Xi Jinping et le président urugayen Tabare Vazquez à Pékin le 18 octobre 2016. | NAOHIKO HATTA / AFP

Editorial du « Monde ». En se faisant désigner « noyau dur » du Parti communiste chinois, Xi Jinping se voit conférer une autorité symbolique qui dépasse sa fonction de secrétaire général du Parti et de président de la République populaire de Chine. Cette consécration, un an avant le renouvellement programmé de son mandat de cinq ans en 2017, illustre une facette du populisme à la chinoise qu’incarne cet aristocrate rouge : le culte de l’homme fort.

Xi veut projeter l’image d’un « capitaine courage », qui s’attaque de front aux problèmes et serait le seul apte à réaliser le rêve de grande puissance qu’un appareil de propagande ultranationaliste cultive sans cesse dans l’esprit du 1,3 milliard de Chinois. Pour ses partisans, l’accumulation rapide des pouvoirs de ce nouveau « grand timonier » se justifie par l’impérieuse nécessité de s’attaquer à la crise de la fin de l’ère Hu Jintao, son prédécesseur, quand la corruption généralisée s’ajoutait à l’émiettement du Parti en fiefs indépendants à la solde des membres du Comité permanent. Elle lui a également permis de s’attaquer aux politiques les plus aberrantes du communisme, comme celles de l’enfant unique ou des camps de rééducation par le travail.

Le parti doit fonctionner comme une armée

Symptomatiques de la mutation vertigineuse de la Chine à l’heure de la mondialisation et de l’enrichissement, ces dérèglements du système politique avant son accession au pouvoir commençaient à générer des antidotes : une presse plus pugnace, l’émergence du mouvement des avocats, l’aspiration des nouvelles couches de la population éduquée à participer à la vie politique du pays. En outre, ils pouvaient conduire à des réformes politiques longtemps repoussées, en particulier une plus claire séparation entre les institutions gouvernementales et le Parti.

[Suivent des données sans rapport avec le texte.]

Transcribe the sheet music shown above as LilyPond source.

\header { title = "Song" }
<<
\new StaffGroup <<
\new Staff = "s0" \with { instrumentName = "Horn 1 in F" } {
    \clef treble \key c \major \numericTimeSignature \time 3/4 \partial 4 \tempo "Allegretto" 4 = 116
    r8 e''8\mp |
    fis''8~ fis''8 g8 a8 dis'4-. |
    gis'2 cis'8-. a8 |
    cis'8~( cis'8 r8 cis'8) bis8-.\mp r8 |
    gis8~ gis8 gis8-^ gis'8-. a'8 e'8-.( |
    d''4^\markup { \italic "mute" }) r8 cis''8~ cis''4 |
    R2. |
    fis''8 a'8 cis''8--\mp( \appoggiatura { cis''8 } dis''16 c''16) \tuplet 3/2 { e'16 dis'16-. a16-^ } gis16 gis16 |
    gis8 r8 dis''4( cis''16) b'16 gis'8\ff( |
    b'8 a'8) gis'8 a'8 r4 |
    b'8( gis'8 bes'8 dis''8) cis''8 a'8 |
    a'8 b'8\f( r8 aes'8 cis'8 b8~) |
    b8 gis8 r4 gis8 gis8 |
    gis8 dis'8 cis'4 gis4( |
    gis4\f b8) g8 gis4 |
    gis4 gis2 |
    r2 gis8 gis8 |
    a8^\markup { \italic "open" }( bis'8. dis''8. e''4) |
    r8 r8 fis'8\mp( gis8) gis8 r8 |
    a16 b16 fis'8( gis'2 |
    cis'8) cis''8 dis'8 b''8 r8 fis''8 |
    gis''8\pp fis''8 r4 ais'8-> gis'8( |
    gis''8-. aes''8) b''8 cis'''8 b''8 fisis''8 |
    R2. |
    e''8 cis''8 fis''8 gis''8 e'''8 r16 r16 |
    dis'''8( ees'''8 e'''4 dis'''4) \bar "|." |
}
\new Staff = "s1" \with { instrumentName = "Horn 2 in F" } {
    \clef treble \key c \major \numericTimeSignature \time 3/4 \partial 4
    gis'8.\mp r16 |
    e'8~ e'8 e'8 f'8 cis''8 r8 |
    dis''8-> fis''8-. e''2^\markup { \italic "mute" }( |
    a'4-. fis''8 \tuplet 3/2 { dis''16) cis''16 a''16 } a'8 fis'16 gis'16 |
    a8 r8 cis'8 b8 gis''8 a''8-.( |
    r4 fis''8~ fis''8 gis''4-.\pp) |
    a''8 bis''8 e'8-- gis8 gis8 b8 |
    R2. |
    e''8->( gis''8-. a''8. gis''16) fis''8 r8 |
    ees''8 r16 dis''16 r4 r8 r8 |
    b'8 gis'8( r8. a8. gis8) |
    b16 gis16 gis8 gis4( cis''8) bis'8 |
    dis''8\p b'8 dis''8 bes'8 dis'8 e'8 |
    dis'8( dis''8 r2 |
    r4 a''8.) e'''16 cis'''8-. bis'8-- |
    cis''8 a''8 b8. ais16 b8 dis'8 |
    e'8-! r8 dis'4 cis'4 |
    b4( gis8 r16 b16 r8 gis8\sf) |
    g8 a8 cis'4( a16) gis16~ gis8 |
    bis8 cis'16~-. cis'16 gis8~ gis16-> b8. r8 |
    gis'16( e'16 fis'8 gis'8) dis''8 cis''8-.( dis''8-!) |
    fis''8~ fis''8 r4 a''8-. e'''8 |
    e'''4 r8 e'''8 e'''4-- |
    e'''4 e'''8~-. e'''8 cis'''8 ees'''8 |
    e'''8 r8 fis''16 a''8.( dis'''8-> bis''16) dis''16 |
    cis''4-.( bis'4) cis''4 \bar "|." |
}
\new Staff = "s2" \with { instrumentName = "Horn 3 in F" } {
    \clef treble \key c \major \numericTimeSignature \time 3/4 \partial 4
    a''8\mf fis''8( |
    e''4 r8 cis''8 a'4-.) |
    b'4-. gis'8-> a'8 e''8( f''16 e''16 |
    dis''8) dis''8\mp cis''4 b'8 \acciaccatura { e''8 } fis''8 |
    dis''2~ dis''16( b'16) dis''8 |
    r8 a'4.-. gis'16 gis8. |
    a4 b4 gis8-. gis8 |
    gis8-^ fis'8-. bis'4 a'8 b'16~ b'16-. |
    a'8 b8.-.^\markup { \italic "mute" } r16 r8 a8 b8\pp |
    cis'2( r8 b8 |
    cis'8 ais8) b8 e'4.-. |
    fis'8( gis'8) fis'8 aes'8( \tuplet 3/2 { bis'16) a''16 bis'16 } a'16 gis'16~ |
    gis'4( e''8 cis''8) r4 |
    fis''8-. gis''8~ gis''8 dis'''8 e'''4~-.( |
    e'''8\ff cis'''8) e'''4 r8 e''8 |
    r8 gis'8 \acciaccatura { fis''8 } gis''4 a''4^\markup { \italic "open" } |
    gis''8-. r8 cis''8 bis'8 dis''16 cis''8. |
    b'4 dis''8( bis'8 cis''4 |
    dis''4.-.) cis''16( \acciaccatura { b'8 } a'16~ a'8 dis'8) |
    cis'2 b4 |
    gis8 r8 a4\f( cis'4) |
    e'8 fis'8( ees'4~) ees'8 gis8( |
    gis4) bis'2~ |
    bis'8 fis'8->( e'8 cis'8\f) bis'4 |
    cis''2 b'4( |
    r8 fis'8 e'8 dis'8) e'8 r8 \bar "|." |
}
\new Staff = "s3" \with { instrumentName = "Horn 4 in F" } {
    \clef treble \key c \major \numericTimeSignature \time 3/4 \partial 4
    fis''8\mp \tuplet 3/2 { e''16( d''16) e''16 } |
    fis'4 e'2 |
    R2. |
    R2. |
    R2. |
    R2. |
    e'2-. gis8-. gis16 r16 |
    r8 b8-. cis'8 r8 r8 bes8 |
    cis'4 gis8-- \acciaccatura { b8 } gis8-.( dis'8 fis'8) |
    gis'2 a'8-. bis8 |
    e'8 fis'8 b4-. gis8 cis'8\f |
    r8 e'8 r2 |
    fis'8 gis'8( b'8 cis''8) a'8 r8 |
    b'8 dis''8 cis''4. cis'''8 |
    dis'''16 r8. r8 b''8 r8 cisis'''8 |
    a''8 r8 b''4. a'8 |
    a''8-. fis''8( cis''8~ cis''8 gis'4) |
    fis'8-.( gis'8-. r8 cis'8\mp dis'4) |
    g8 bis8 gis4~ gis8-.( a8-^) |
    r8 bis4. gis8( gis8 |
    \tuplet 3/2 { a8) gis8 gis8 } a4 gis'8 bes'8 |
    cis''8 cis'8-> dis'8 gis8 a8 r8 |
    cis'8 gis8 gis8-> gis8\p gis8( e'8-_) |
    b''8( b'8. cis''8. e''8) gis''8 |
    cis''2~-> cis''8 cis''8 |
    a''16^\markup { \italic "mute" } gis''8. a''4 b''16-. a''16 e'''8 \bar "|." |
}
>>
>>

Cette option a été, d’emblée, écartée par Xi Jinping. Pour celui qui se présente comme un anti-Gorbatchev, toute libéralisation politique ne pouvait mener qu’à l’effondrement du Parti et au chaos. A ses yeux, au contraire, le Parti doit être la solution à tous les problèmes. Loyal et discipliné, il doit fonctionner comme une armée, encadrée par une Inquisition, la toute-puissante Commission anticorruption dont les prérogatives empiètent désormais sur le domaine idéologique. Entretenant la nostalgie des débuts du communisme chinois à Yan’an, où son père donna refuge à Mao Zedong dans les années 1930, le président chinois se pose en héritier d’une dynastie rouge dont le fondateur reste intouchable.

Spectaculaires régressions

Ce choix a entraîné de spectaculaires régressions politiques. L’attaque contre le « nihilisme historique » interdit toute discussion critique de l’histoire officielle. La persécution des avocats et des voix discordantes a galvanisé un appareil policier déjà tout-puissant. La mise sous contrôle de la blogosphère et de la presse prive la société d’espaces naturels de débats. Les Chinois les plus riches mettent leurs enfants, et leur argent, en Occident. Nombre de fonctionnaires, et d’administrations, procrastinent, craignant sans cesse des représailles.

Faute d’un idéal politique cohérent et mobilisateur, cela rend illusoire et fragile le grand élan réformateur de M. Xi. D’autant que l’économie chinoise, usée par des années de croissance aux stéroïdes, peut flancher d’un moment à l’autre. Et que ses ambitions d’expansion internationale exposent la Chine à des résistances croissantes de la part de ses voisins et de leur protecteur américain.